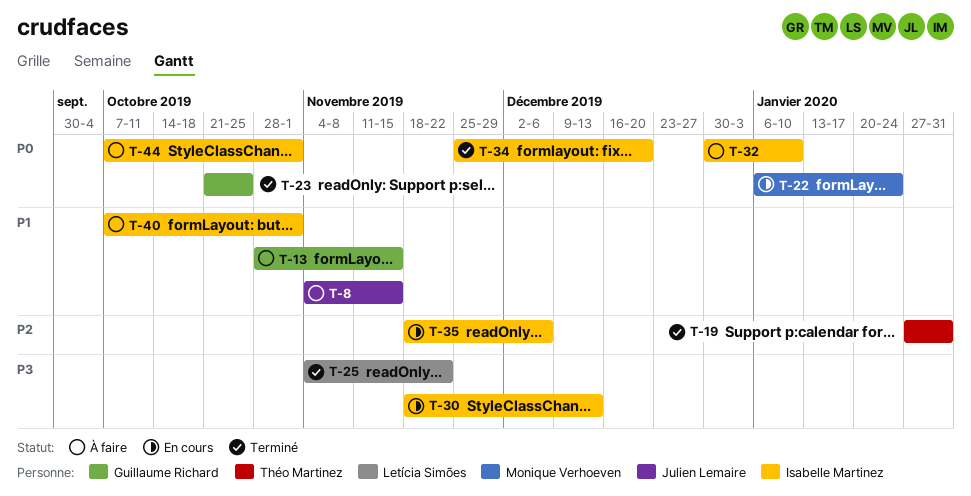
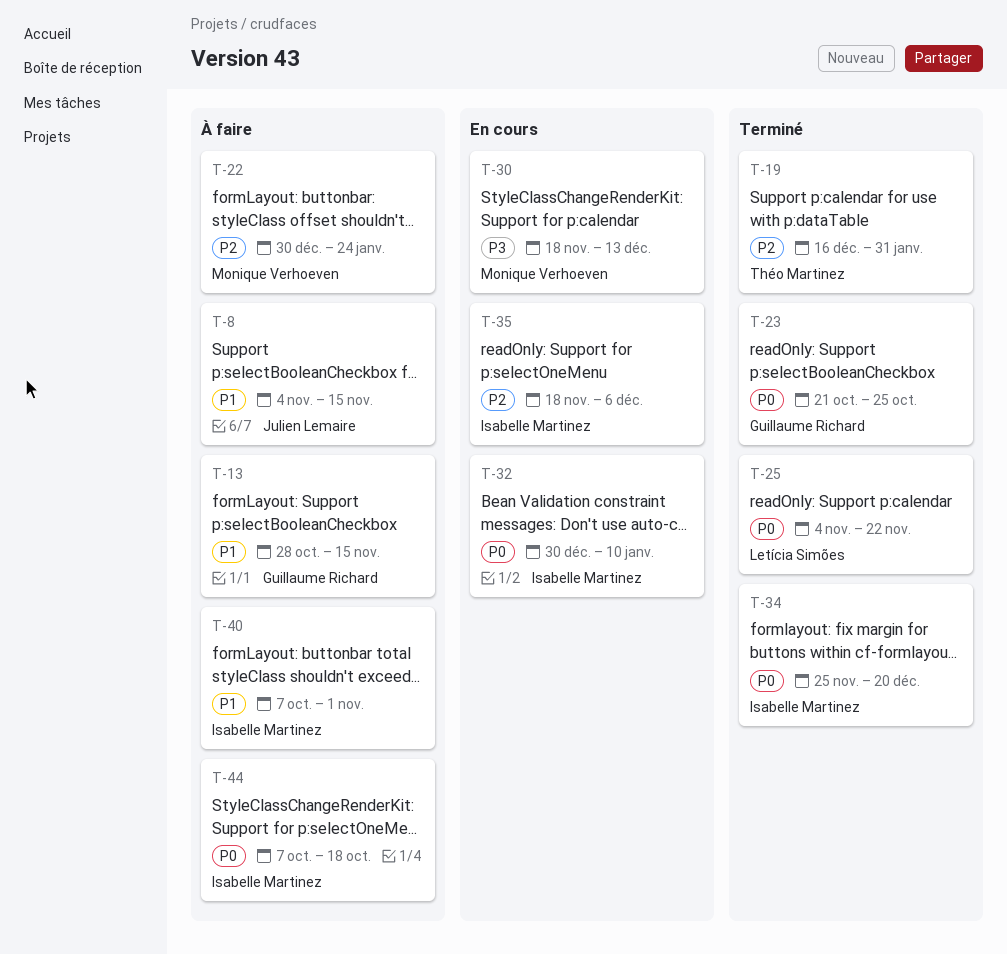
T-19, start: Jan 27 -> Dec 16
T-22, status: En cours -> À faire
T-22, priority: P0 -> P2
T-22, start: Jan 6 -> Dec 30
T-25, priority: P3 -> P0
T-30, owner: Isabelle Martinez -> Monique Verhoeven
T-32, status: À faire -> En cours
T-44, due: Nov 1 -> Oct 18

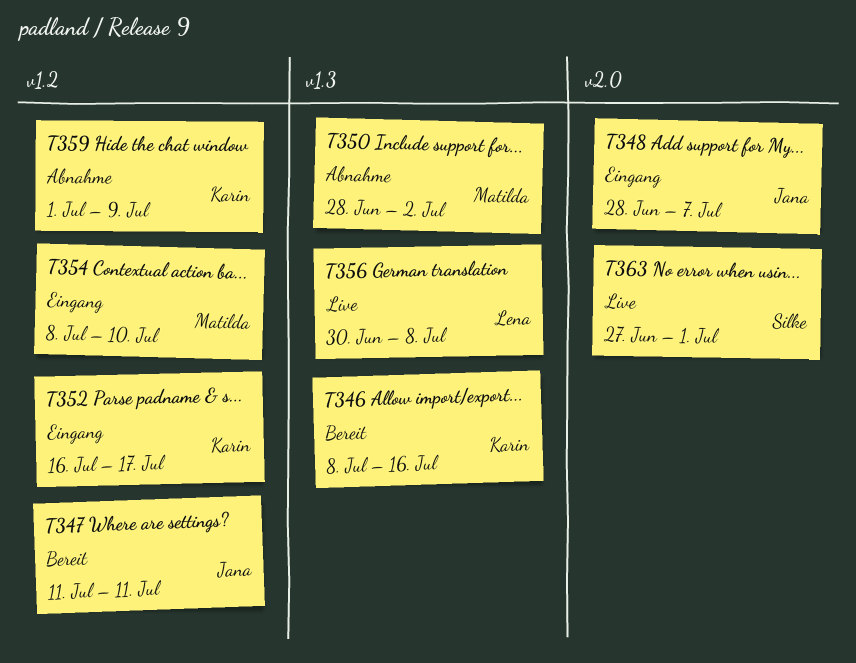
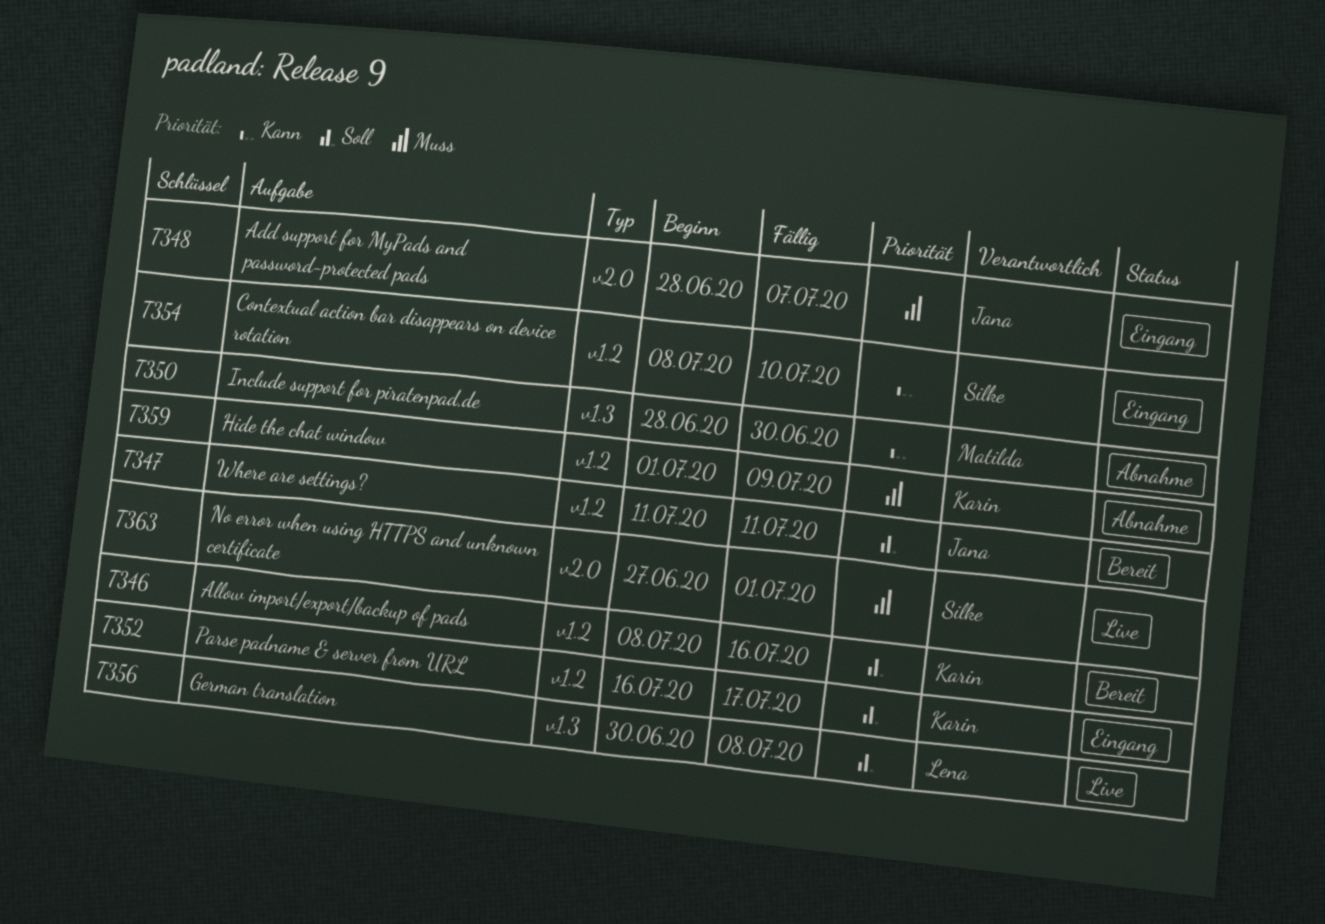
T346, label: v1.3 -> v1.2
T350, due: Jul 2 -> Jun 30
T354, owner: Matilda -> Silke

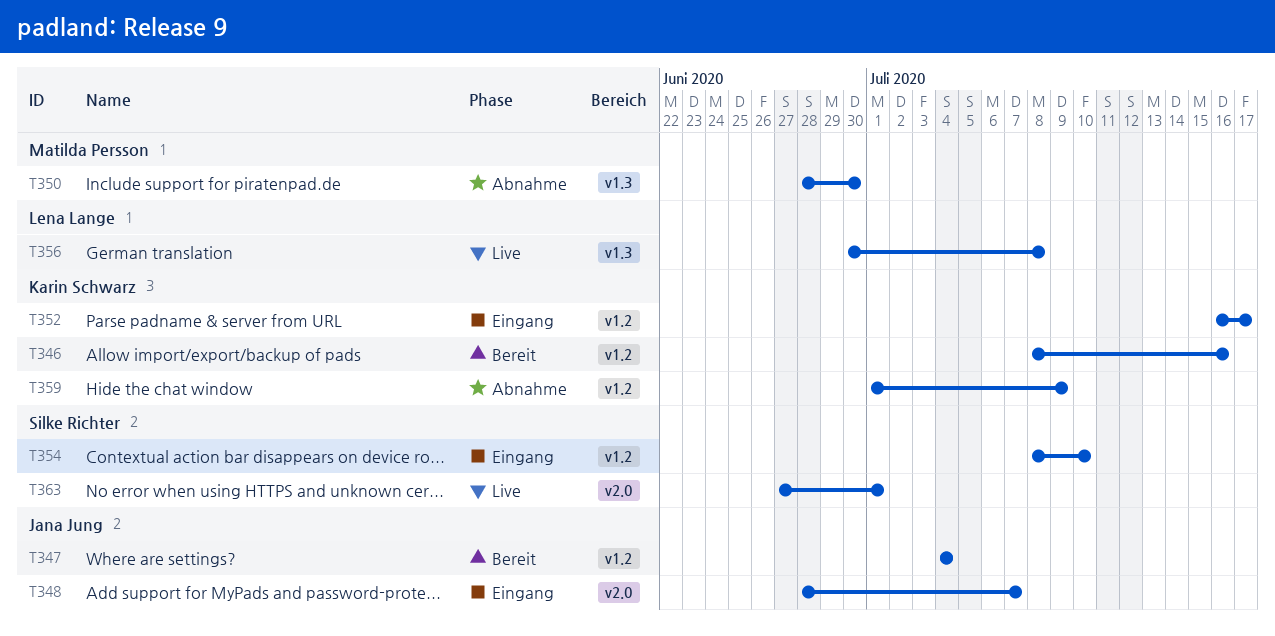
T347, start: Jul 11 -> Jul 4
T347, due: Jul 11 -> Jul 4

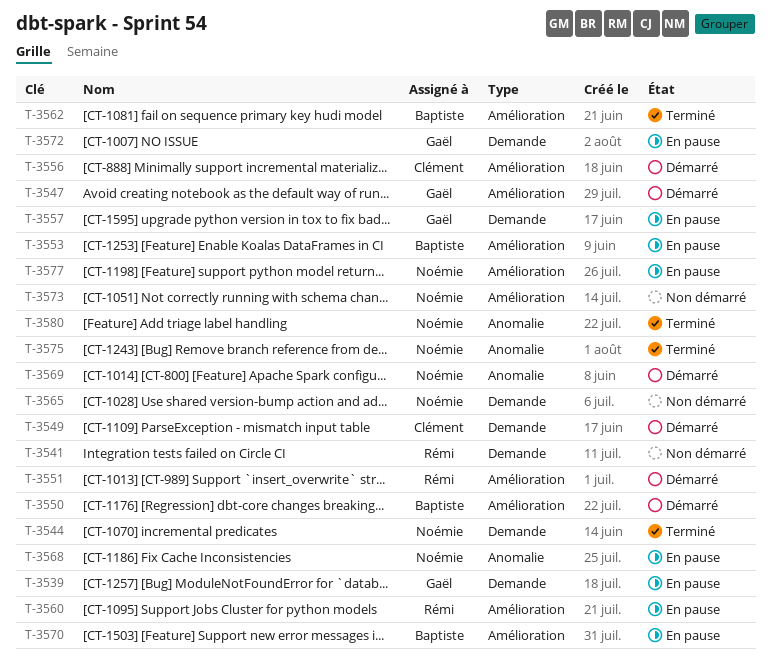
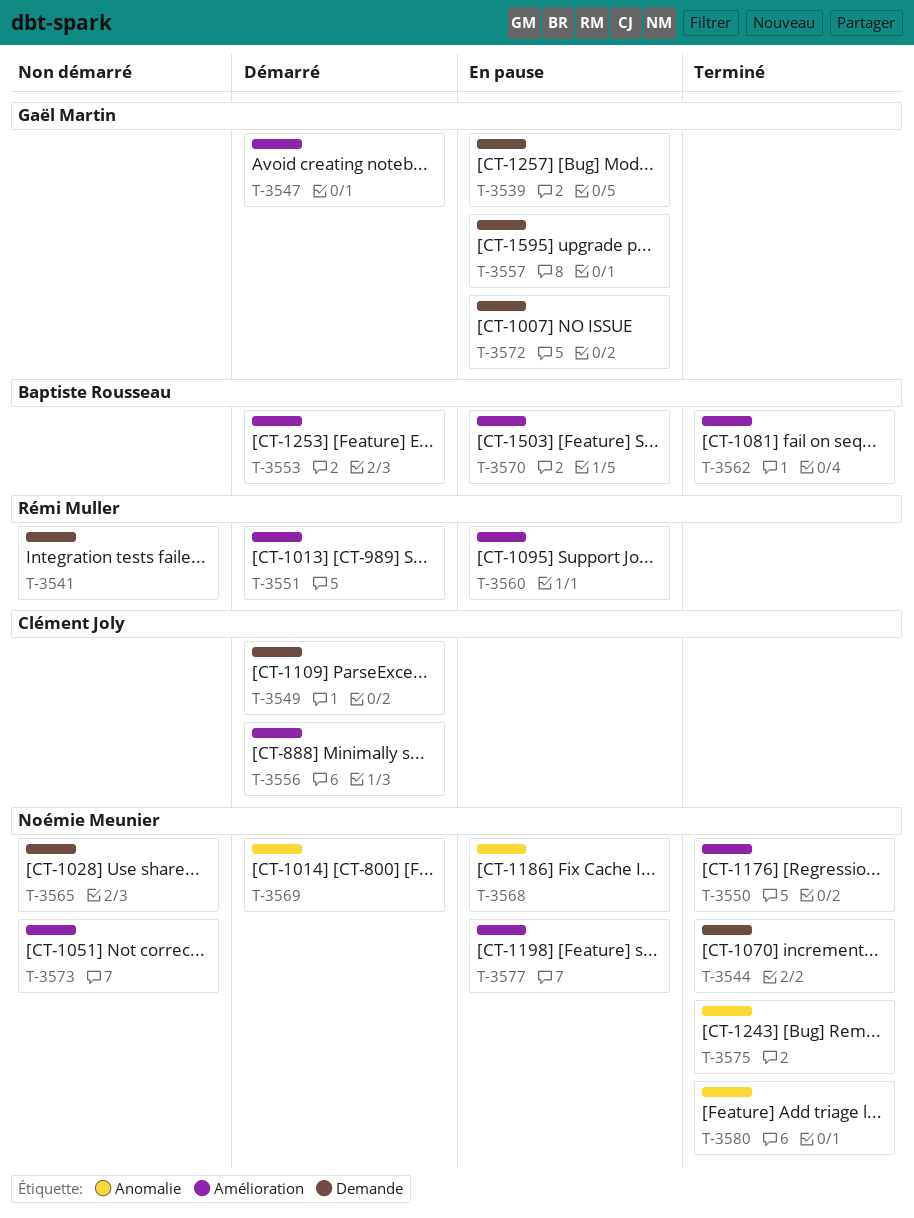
T-3550, status: Démarré -> Terminé
T-3550, owner: Baptiste Rousseau -> Noémie Meunier
T-3553, status: En pause -> Démarré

* [Problem]: Which lines in the data above hold the string "status"? Show each one.

* [Response to this exercise]:
T-22, status: En cours -> À faire
T-32, status: À faire -> En cours
T-3550, status: Démarré -> Terminé
T-3553, status: En pause -> Démarré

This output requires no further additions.